** Recorded data **
┌──

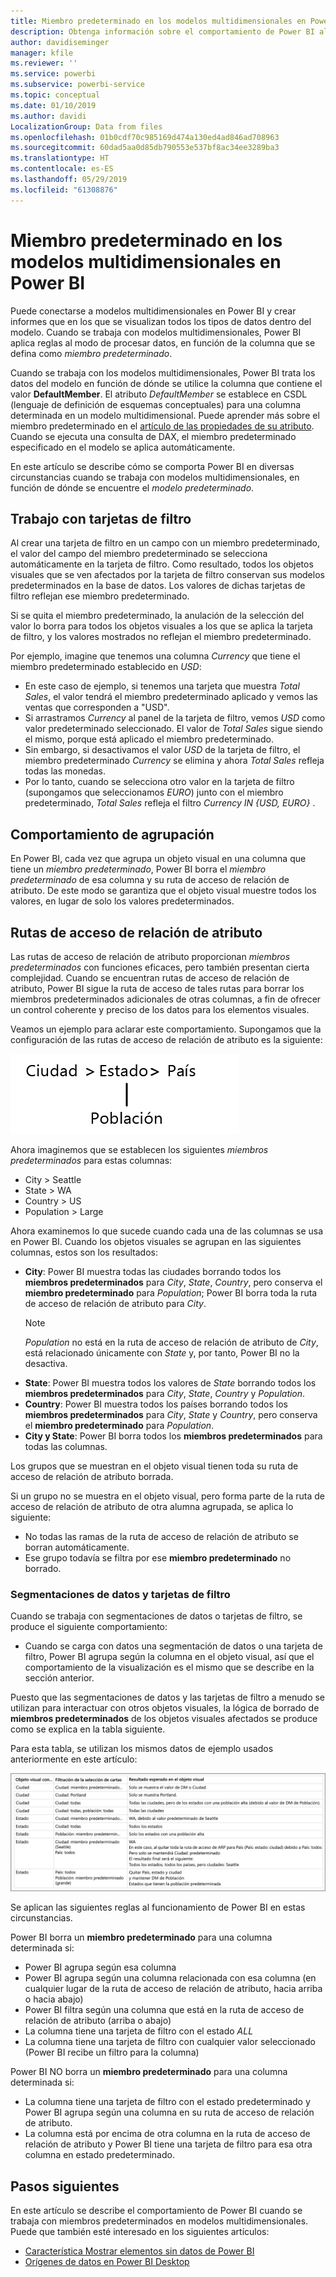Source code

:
 ```yaml
---
title: Miembro predeterminado en los modelos multidimensionales en Power BI
description: Obtenga información sobre el comportamiento de Power BI al trabajar con miembros predeterminados en modelos multidimensionales
author: davidiseminger
manager: kfile
ms.reviewer: ''
ms.service: powerbi
ms.subservice: powerbi-service
ms.topic: conceptual
ms.date: 01/10/2019
ms.author: davidi
LocalizationGroup: Data from files
ms.openlocfilehash: 01b0cdf70c985169d474a130ed4ad846ad708963
ms.sourcegitcommit: 60dad5aa0d85db790553e537bf8ac34ee3289ba3
ms.translationtype: HT
ms.contentlocale: es-ES
ms.lasthandoff: 05/29/2019
ms.locfileid: "61308876"
---
```

# <a name="default-member-in-multidimensional-models-in-power-bi"></a>Miembro predeterminado en los modelos multidimensionales en Power BI

Puede conectarse a modelos multidimensionales en Power BI y crear informes que en los que se visualizan todos los tipos de datos dentro del modelo. Cuando se trabaja con modelos multidimensionales, Power BI aplica reglas al modo de procesar datos, en función de la columna que se defina como *miembro predeterminado*. 

Cuando se trabaja con los modelos multidimensionales, Power BI trata los datos del modelo en función de dónde se utilice la columna que contiene el valor **DefaultMember**. El atributo *DefaultMember* se establece en CSDL (lenguaje de definición de esquemas conceptuales) para una columna determinada en un modelo multidimensional. Puede aprender más sobre el miembro predeterminado en el [artículo de las propiedades de su atributo](https://docs.microsoft.com/sql/analysis-services/multidimensional-models/attribute-properties-define-a-default-member?view=sql-server-2017). Cuando se ejecuta una consulta de DAX, el miembro predeterminado especificado en el modelo se aplica automáticamente.

En este artículo se describe cómo se comporta Power BI en diversas circunstancias cuando se trabaja con modelos multidimensionales, en función de dónde se encuentre el *modelo predeterminado*. 

## <a name="working-with-filter-cards"></a>Trabajo con tarjetas de filtro

Al crear una tarjeta de filtro en un campo con un miembro predeterminado, el valor del campo del miembro predeterminado se selecciona automáticamente en la tarjeta de filtro. Como resultado, todos los objetos visuales que se ven afectados por la tarjeta de filtro conservan sus modelos predeterminados en la base de datos. Los valores de dichas tarjetas de filtro reflejan ese miembro predeterminado.

Si se quita el miembro predeterminado, la anulación de la selección del valor lo borra para todos los objetos visuales a los que se aplica la tarjeta de filtro, y los valores mostrados no reflejan el miembro predeterminado.

Por ejemplo, imagine que tenemos una columna *Currency* que tiene el miembro predeterminado establecido en *USD*:

* En este caso de ejemplo, si tenemos una tarjeta que muestra *Total Sales*, el valor tendrá el miembro predeterminado aplicado y vemos las ventas que corresponden a "USD".
* Si arrastramos *Currency* al panel de la tarjeta de filtro, vemos *USD* como valor predeterminado seleccionado. El valor de *Total Sales* sigue siendo el mismo, porque está aplicado el miembro predeterminado.
* Sin embargo, si desactivamos el valor *USD* de la tarjeta de filtro, el miembro predeterminado *Currency* se elimina y ahora *Total Sales* refleja todas las monedas.
* Por lo tanto, cuando se selecciona otro valor en la tarjeta de filtro (supongamos que seleccionamos *EURO*) junto con el miembro predeterminado, *Total Sales* refleja el filtro *Currency IN {USD, EURO}* .

## <a name="grouping-behavior"></a>Comportamiento de agrupación

En Power BI, cada vez que agrupa un objeto visual en una columna que tiene un *miembro predeterminado*, Power BI borra el *miembro predeterminado* de esa columna y su ruta de acceso de relación de atributo. De este modo se garantiza que el objeto visual muestre todos los valores, en lugar de solo los valores predeterminados.

## <a name="attribute-relationship-paths-arps"></a>Rutas de acceso de relación de atributo

Las rutas de acceso de relación de atributo proporcionan *miembros predeterminados* con funciones eficaces, pero también presentan cierta complejidad. Cuando se encuentran rutas de acceso de relación de atributo, Power BI sigue la ruta de acceso de tales rutas para borrar los miembros predeterminados adicionales de otras columnas, a fin de ofrecer un control coherente y preciso de los datos para los elementos visuales.

Veamos un ejemplo para aclarar este comportamiento. Supongamos que la configuración de las rutas de acceso de relación de atributo es la siguiente:

![Rutas de acceso de relación de atributo en un modelo multidimensional](media/desktop-default-member-multidimensional-models/default-members_01.png)

Ahora imaginemos que se establecen los siguientes *miembros predeterminados* para estas columnas:

* City > Seattle
* State > WA
* Country > US
* Population > Large

Ahora examinemos lo que sucede cuando cada una de las columnas se usa en Power BI. Cuando los objetos visuales se agrupan en las siguientes columnas, estos son los resultados:

* **City**: Power BI muestra todas las ciudades borrando todos los **miembros predeterminados** para *City*, *State*, *Country*, pero conserva el **miembro predeterminado** para *Population*; Power BI borra toda la ruta de acceso de relación de atributo para *City*.
    > [!NOTE]
    > *Population* no está en la ruta de acceso de relación de atributo de *City*, está relacionado únicamente con *State* y, por tanto, Power BI no la desactiva.
* **State**: Power BI muestra todos los valores de *State* borrando todos los **miembros predeterminados** para *City*, *State*, *Country* y *Population*.
* **Country**: Power BI muestra todos los países borrando todos los **miembros predeterminados** para *City*, *State* y *Country*, pero conserva el **miembro predeterminado** para *Population*.
* **City y State**: Power BI borra todos los **miembros predeterminados** para todas las columnas.

Los grupos que se muestran en el objeto visual tienen toda su ruta de acceso de relación de atributo borrada. 

Si un grupo no se muestra en el objeto visual, pero forma parte de la ruta de acceso de relación de atributo de otra alumna agrupada, se aplica lo siguiente:

* No todas las ramas de la ruta de acceso de relación de atributo se borran automáticamente.
* Ese grupo todavía se filtra por ese **miembro predeterminado** no borrado.

### <a name="slicers-and-filter-cards"></a>Segmentaciones de datos y tarjetas de filtro

Cuando se trabaja con segmentaciones de datos o tarjetas de filtro, se produce el siguiente comportamiento:

* Cuando se carga con datos una segmentación de datos o una tarjeta de filtro, Power BI agrupa según la columna en el objeto visual, así que el comportamiento de la visualización es el mismo que se describe en la sección anterior.

Puesto que las segmentaciones de datos y las tarjetas de filtro a menudo se utilizan para interactuar con otros objetos visuales, la lógica de borrado de **miembros predeterminados** de los objetos visuales afectados se produce como se explica en la tabla siguiente. 

Para esta tabla, se utilizan los mismos datos de ejemplo usados anteriormente en este artículo:

![Comportamiento de borrado de miembro predeterminado de Power BI con segmentaciones de datos y tarjetas de filtro](media/desktop-default-member-multidimensional-models/default-members_02.png)

Se aplican las siguientes reglas al funcionamiento de Power BI en estas circunstancias.

Power BI borra un **miembro predeterminado** para una columna determinada si:

* Power BI agrupa según esa columna
* Power BI agrupa según una columna relacionada con esa columna (en cualquier lugar de la ruta de acceso de relación de atributo, hacia arriba o hacia abajo)
* Power BI filtra según una columna que está en la ruta de acceso de relación de atributo (arriba o abajo)
* La columna tiene una tarjeta de filtro con el estado *ALL*
* La columna tiene una tarjeta de filtro con cualquier valor seleccionado (Power BI recibe un filtro para la columna)

Power BI NO borra un **miembro predeterminado** para una columna determinada si:

* La columna tiene una tarjeta de filtro con el estado predeterminado y Power BI agrupa según una columna en su ruta de acceso de relación de atributo.
* La columna está por encima de otra columna en la ruta de acceso de relación de atributo y Power BI tiene una tarjeta de filtro para esa otra columna en estado predeterminado.


## <a name="next-steps"></a>Pasos siguientes

En este artículo se describe el comportamiento de Power BI cuando se trabaja con miembros predeterminados en modelos multidimensionales. Puede que también esté interesado en los siguientes artículos: 

* [Característica Mostrar elementos sin datos de Power BI](desktop-show-items-no-data.md)
* [Orígenes de datos en Power BI Desktop](desktop-data-sources.md)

└──

Filter the records above down to the lines that hold the string "author".

** Written answer **
author: davidiseminger
ms.author: davidi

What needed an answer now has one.